Ninety minutes eventually arrived only for Killie fans to groan and Celtic's to cheer as four additional minutes were indicated. We all knew what was coming next. This was against one of the Old Firm. They were losing. Minutes away from defeat. In their time-dishonoured tradition there was only one rabbit left to pull from the hat - the inevitable penalty appeal. Lo and behold just as we discussed the timing of it, there was Michael Nelson challenging Anthony Stokes and there was Stokes, flat on his arse, arm outstretched, eyes fixed on referee Willie Collum.

We inhaled. We didn't exhale. We feared the worst. Then roared one almighty roar almost as loud as the one that had greeted the goal as Collum shook his head, reached into his pocket and put Stokes' name into the book.

Still it went on endlessly on. Then, just as we felt it would never end, Collum blew. It was over. At the sixth time of asking Killie had won the League Cup. The set was complete. Killie had now won every major trophy in Scotland and having failed to see the others in my lifetime, at long last, I had seen my team win one of the game's big prizes.

Now there was no Celtic song over the tannoy, and precious few Celtic fans in the ground either. Dignity in defeat is not a trait often displayed by the Old Firm. While others would have waited to applaud the victors as they received their medals and the trophy, as we had done in 2001 and again in 2007, as Falkirk's supporters had done when Killie won the Scottish Cup, Celtic's dejected legions melted away from Hampden.

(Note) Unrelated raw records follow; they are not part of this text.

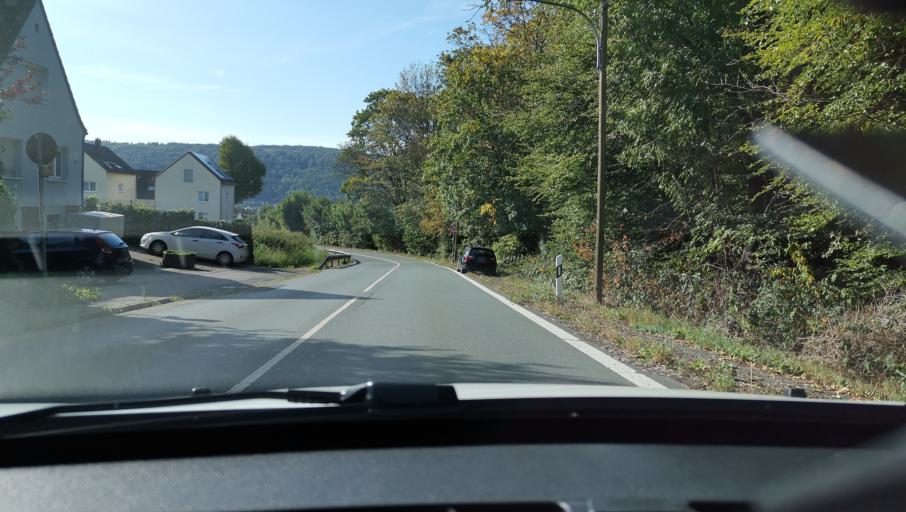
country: DE
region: North Rhine-Westphalia
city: Wetter (Ruhr)
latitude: 51.3463
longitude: 7.3795
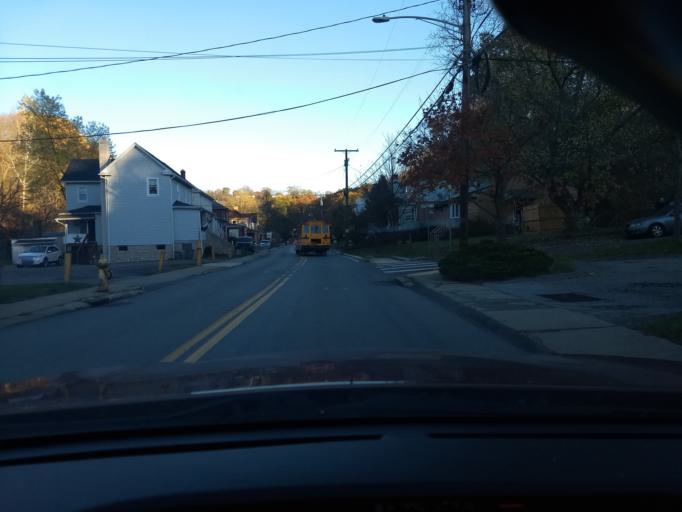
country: US
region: Pennsylvania
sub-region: Allegheny County
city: Bridgeville
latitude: 40.3549
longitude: -80.1054
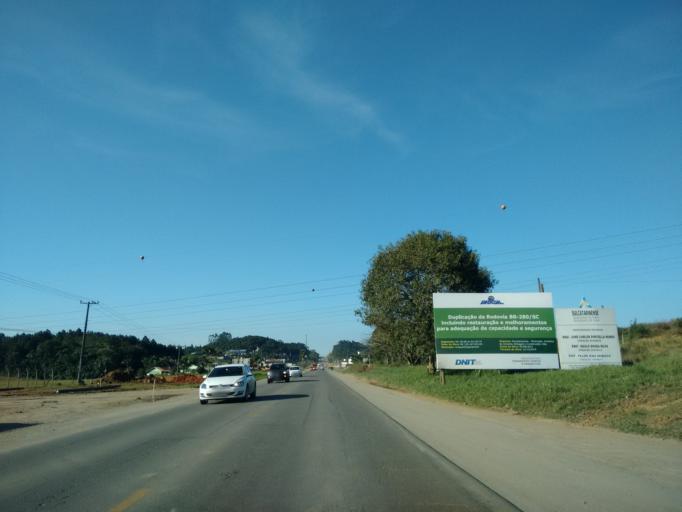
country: BR
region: Santa Catarina
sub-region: Guaramirim
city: Guaramirim
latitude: -26.4635
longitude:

Now it was Killie's day. Now it was our fans who cheered our heroes as they received silverware. Now it was 'Paper Roses' which echoed around Scotland's national stadium. As Ayrshire's (and Scotland's) great Bard had once proclaimed, now was the day and now was the hour.


Now was the middle-aged fat-faced ugly mug above able to shout and sing and dance like the boy he felt he'd become again.
Now was the time to return to Rugby Park, to a hastily-arranged homecoming. Victory parades were rarely the order of the day in Kilmarnock. For only the fifth time in the club's history the team was returning home with one of the game's great honours. And, as the league had been won at Tynecastle and the 1997 Scottish Cup at Ibrox, now it was that Kilmarnock FC arrived home from Hampden Park with silverware in their possession for the first time in 83 years. It was in 1929 that the same road had last been travelled, when Killie came back with the Scottish Cup, when my father and his brothers had set out from Dundonald to greet the conquering heroes, only to be turned back by police at Gatehead. 

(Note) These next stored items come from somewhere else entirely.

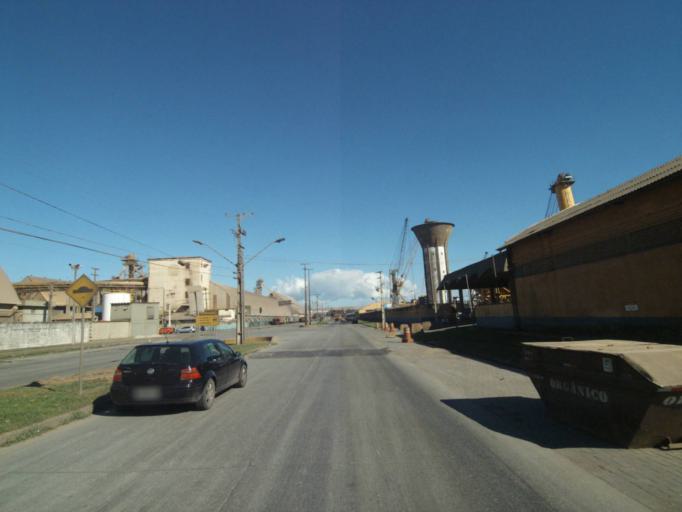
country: BR
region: Parana
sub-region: Paranagua
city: Paranagua
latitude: -25.5033
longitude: -48.5089
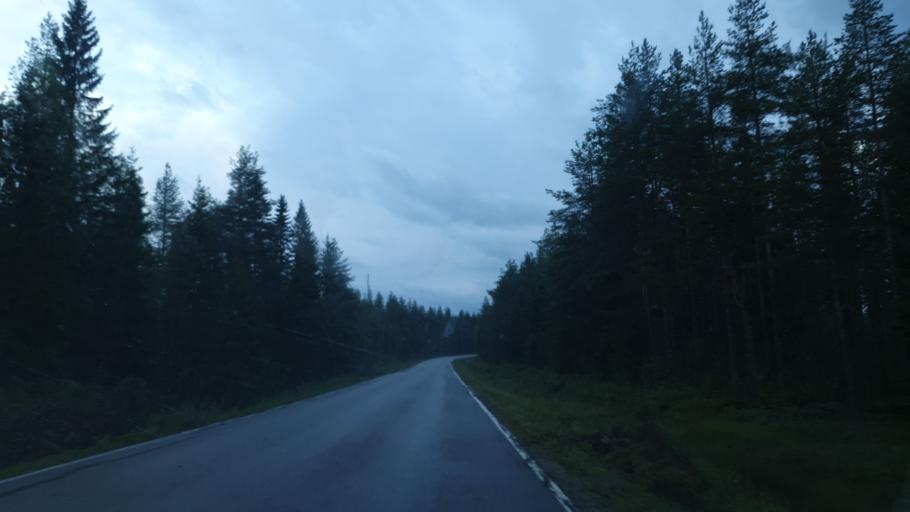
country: FI
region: Kainuu
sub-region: Kehys-Kainuu
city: Kuhmo
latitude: 63.9581
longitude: 29.7044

My father was six years old then. He never got another chance. He saw defeat after defeat at Hampden, he was working the day of the Tynecastle triumph, he saw the 1997 Ibrox match in a club in East Lothian with my brother. He died three years before this game. 

The last photo ever taken of my father, two weeks before his death, was taken appropriately enough at Rugby Park. I don't know who the gentleman is on the left but my dad is on the right. In the middle is the tireless Tommy Adams, Killie through and through, and at that time the club's commercial manager.


Without my dad taking me to Rugby Park in the early 1960s I don't know if I'd have been sat there fifty years later cheering myself hoarse as the injured club captain Manuel Pascali held the League Cup high as he hobbled around the ground on his crutches to the acclaim of the thousands present. For who can say which of life's innumerable pathways we may have taken had not one incident, one occasion, one little chance happening intervened? 

I am not a religious person. I hold out no great hope for an afterlife. But if there is one then I know this to be true: that on that Sunday evening of March 18th 2012,  as I stood, one of thousands bellowing out 'Paper Roses,' that the man on the right of this photo rose up out of his wheelchair, stood beside me and joined in.